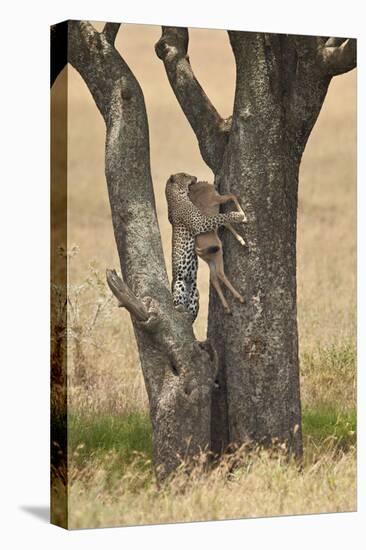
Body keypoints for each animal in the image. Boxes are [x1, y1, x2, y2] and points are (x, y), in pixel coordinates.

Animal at [166, 171, 246, 320]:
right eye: (184, 175)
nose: (194, 177)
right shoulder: (205, 218)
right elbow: (229, 202)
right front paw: (241, 216)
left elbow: (224, 220)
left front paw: (240, 237)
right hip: (209, 259)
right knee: (219, 274)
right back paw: (239, 298)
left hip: (204, 272)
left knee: (213, 280)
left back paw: (226, 308)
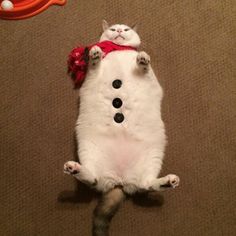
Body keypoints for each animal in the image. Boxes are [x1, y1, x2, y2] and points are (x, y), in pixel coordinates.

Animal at [63, 20, 180, 236]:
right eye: (113, 29)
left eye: (125, 29)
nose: (118, 30)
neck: (118, 50)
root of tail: (120, 181)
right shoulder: (92, 77)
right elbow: (94, 66)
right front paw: (95, 54)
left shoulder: (151, 79)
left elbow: (145, 68)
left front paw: (142, 59)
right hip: (88, 150)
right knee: (93, 178)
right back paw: (74, 168)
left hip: (153, 156)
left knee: (147, 184)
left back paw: (169, 181)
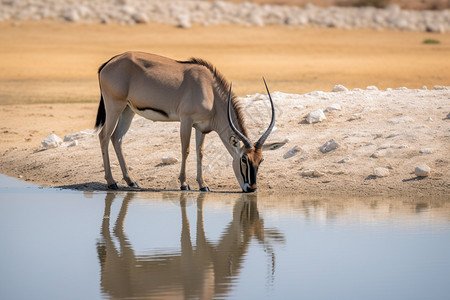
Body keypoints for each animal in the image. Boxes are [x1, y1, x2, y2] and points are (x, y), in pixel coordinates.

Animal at [95, 51, 274, 192]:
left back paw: (131, 181)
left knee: (116, 138)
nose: (251, 188)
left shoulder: (201, 128)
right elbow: (185, 150)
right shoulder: (186, 120)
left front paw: (203, 185)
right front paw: (184, 184)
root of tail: (108, 64)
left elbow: (200, 153)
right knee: (104, 136)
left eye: (261, 160)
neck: (210, 90)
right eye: (244, 159)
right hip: (114, 107)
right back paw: (111, 182)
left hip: (128, 110)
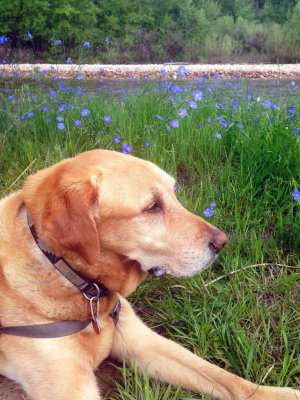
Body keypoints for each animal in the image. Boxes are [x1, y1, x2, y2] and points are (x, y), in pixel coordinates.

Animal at [0, 150, 298, 400]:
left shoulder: (140, 340)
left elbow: (224, 377)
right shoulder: (70, 388)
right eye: (152, 206)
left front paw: (278, 394)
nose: (222, 242)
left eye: (174, 193)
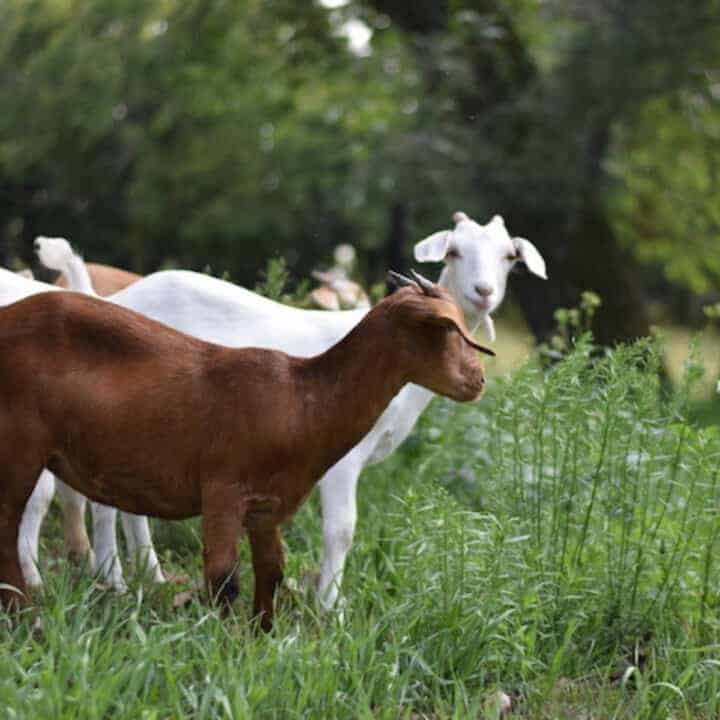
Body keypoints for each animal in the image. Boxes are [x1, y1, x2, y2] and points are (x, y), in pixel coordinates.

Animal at [0, 272, 492, 630]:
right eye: (446, 332)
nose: (479, 380)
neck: (303, 397)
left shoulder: (265, 505)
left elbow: (271, 571)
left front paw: (262, 637)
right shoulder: (223, 491)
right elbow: (223, 578)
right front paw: (223, 644)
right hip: (19, 447)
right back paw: (25, 614)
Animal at [22, 212, 546, 606]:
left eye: (509, 257)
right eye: (454, 251)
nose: (483, 292)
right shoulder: (340, 458)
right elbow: (341, 530)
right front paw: (330, 609)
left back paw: (147, 576)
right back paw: (112, 579)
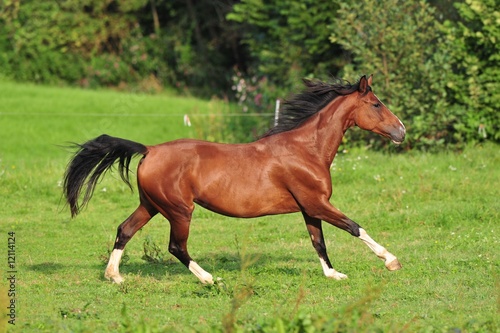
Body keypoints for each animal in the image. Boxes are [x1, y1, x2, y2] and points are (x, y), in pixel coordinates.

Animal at [62, 74, 406, 282]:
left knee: (125, 229)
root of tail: (150, 150)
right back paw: (209, 279)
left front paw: (333, 275)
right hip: (179, 210)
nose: (401, 131)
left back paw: (115, 276)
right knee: (176, 247)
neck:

* [ASSIGNMENT] Your answer should consist of the lines above between those holding "right shoulder: (92, 77)" and "right back paw: (209, 279)", inclusive, reproduced word for word and without pictures.

* [WRITTEN ANSWER]
right shoulder: (92, 77)
right elbow: (94, 66)
right front paw: (95, 54)
left shoulder: (151, 79)
left elbow: (145, 68)
left front paw: (142, 59)
right hip: (88, 150)
right knee: (93, 178)
right back paw: (74, 168)
left hip: (153, 156)
left knee: (147, 184)
left back paw: (169, 181)
Body keypoints for each animal in the image. Boxes are [x1, y1, x2, y2] and points are (x, y), in pixel coordinates.

Animal at [95, 51, 274, 192]:
left back paw: (131, 181)
left knee: (116, 138)
nose: (251, 188)
left shoulder: (201, 128)
right elbow: (185, 150)
right shoulder: (186, 120)
left front paw: (203, 185)
right front paw: (184, 184)
root of tail: (108, 64)
left elbow: (200, 153)
right knee: (104, 136)
left eye: (261, 160)
neck: (210, 90)
right eye: (244, 159)
right hip: (114, 107)
right back paw: (111, 182)
left hip: (128, 110)
Body keypoints for each animal in the image. Boxes are [x1, y1, x2, y2] and points are (x, y), in pixel coordinates.

Animal at [0, 150, 298, 400]:
left shoulder: (140, 340)
left elbow: (224, 377)
right shoulder: (70, 388)
right eye: (152, 206)
left front paw: (278, 394)
nose: (222, 242)
left eye: (174, 193)
Body keypoints for each animal in the image. Boxes are [x1, y1, x2, y2] and points are (x, y), in pixel coordinates.

Animal at [0, 272, 492, 630]:
right eye: (446, 332)
nose: (479, 380)
neck: (303, 397)
left shoulder: (265, 505)
left elbow: (271, 571)
left front paw: (262, 637)
right shoulder: (223, 491)
right elbow: (223, 578)
right front paw: (223, 644)
right hip: (19, 447)
right back paw: (25, 614)
Animal at [22, 212, 546, 606]:
left eye: (509, 257)
right eye: (454, 251)
nose: (483, 292)
right shoulder: (340, 458)
right elbow: (341, 530)
right front paw: (330, 609)
left back paw: (147, 576)
right back paw: (112, 579)
Body keypoints for each animal in the image. Boxes are [x1, y1, x2, y2] and points are (x, y), in pixel coordinates.

Animal at [62, 74, 406, 282]:
left knee: (125, 229)
root of tail: (150, 150)
right back paw: (209, 279)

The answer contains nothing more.